Tuesday, August 24, 2004

Chachu's Column #30: Walking down the chosen lane

i walk down the lane.... it is dark.. i am not sure
where i am going.. no one has told me where to go...
but i move on.. i have to move on.. i do not have the
luxury to stop.. occasionally, i can take a break for
a puff or two.. but i cannot stop.. a carcass lies
nearby.. he did not walk.. so the roads started
moving.. and every time he stood up, he used to fall
down backwards - just as the law of inertia told us..
and when he got tired of falling, he just lay still on
the road.. and the roads started taking him along in
their motion forward.. but there were cars that wanted
to move faster than the roads - they crushed him ...
mercilessly ... again and again.. thus the carcass.

... the setting changes.. just like a revolving stage
in a theatre.. the lights blow out and in a flash, the
carcass is replaced by a shopping mall.. the lights
come back again.. the radiance and the blaze is
irritating.. my eyes cannot adjust so quickly.. yet, I
move on... my wife is standing there, waiting for me..
I go inside, holding her hand.. the next hour is spent
in buying many things.. i am not sure i need what i
have brought.. but i buy them anyway.. then things are
consumed for the body.. all senses have their fill..

once outside, the setting is restored.. dark alleys..
all alone.. i look back.. there are images .. many
many images.. images that hold history.. the checkered
past.. it seems only yesterday .. leaving college..
getting the first job .. or even earlier.. the fights
for getting into the dream college .. or even
earlier.. or even later.. many incidents of recent
past are lost.. yet many of much distant past are as
fresh as if they happened yesterday.. many questions
are answered.. many asked.. many revisited.

a car stops by.. i get inside.. she seems to have a
familiar face.. but i cannot recall her name.. is it
important.. it will be a one-night stand.. or a
one-lift stand.. we do not exchange any words.. the
music plays loud, submerging the silence in its
melody.. i like it that way.. loud, very loud music,
yet melodious.. my body reacts wildly.. the thoughts
are stirring rapidly.. like a potpourri.. for a
moment, I am the universe.. or the ether that fills
all space above the realms of vision... the feeling is
phenomenal.. gazing into the empty sky.. seeking
reasons.. seeking nothing.. just staring.. the
shooting stars and the speckled moon..

the flights of fantasy are broken with the honking of
horns.. there is a traffic jam ahead.. it is time to
say good-bye to her.. but i do not bother with the
words.. no words to start with.. no words to end.. to
each his own..

i get down and get into a bar.. lots of friends are
waiting inside.. music has turned into noise..
intimacy into encroachment.. soberness into
self-indulgence.. there is no yesterday.. there is no
tomorrow.. no images to haunt you.. there are murmurs
from the deepest corners of the mind.. the reasons are
sought.. but i do not want to ask.. i do not want to
answer.. i want temporary respite from the agile mind
- like switching off the car's engine.. and want to
enjoy getting inebriated..

our group is an eclectic mix.. blend of thoughts and
reasons... blend of conformity towards social norms..
some are alone.. some are married.. some are married
and alone.. some not married and not alone..

Data provided.

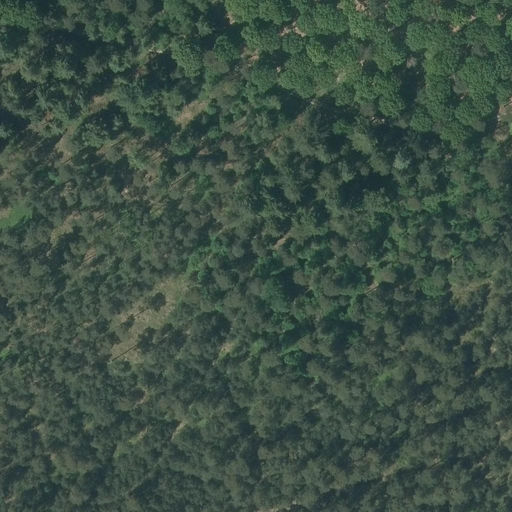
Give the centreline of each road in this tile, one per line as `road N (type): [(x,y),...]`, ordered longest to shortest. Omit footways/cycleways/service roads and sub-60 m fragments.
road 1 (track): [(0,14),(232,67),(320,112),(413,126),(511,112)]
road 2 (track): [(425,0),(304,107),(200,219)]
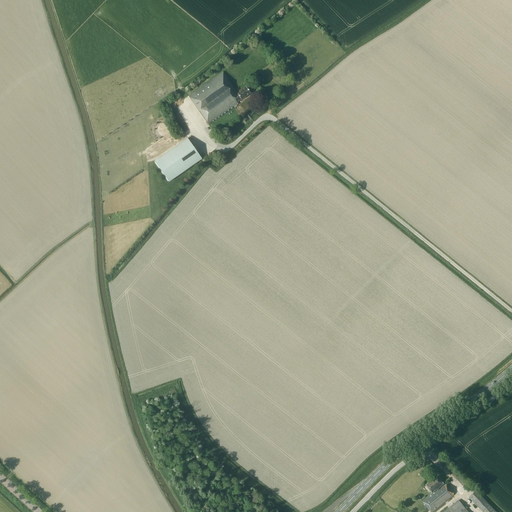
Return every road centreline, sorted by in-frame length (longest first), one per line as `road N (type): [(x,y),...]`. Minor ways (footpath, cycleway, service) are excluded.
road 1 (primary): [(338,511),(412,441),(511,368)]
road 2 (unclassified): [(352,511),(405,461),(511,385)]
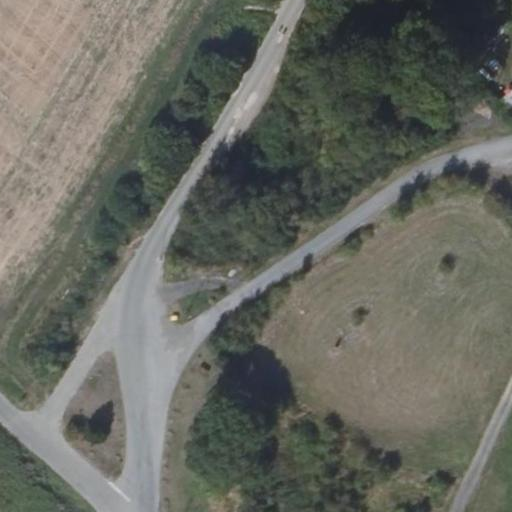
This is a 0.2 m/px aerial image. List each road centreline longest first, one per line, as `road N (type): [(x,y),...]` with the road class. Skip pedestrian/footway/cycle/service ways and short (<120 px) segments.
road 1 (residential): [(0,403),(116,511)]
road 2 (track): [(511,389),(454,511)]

==

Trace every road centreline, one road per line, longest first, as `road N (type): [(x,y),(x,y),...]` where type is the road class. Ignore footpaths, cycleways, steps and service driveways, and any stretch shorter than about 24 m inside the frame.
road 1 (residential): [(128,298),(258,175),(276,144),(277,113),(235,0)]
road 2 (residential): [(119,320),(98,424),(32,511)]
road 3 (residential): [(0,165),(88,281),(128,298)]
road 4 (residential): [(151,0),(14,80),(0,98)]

Task. For each statement, say yes or no according to the column, and quote the words of the column that decide it. (a) When the lights come back, the narrator's wife is waiting. (b) The narrator and the woman in the car talk during the ride. (c) In the bar, the music is still melodious.

Solved problem.
(a) Yes: "my wife is standing there, waiting for me"
(b) No: "we do not exchange any words"
(c) No: "music has turned into noise"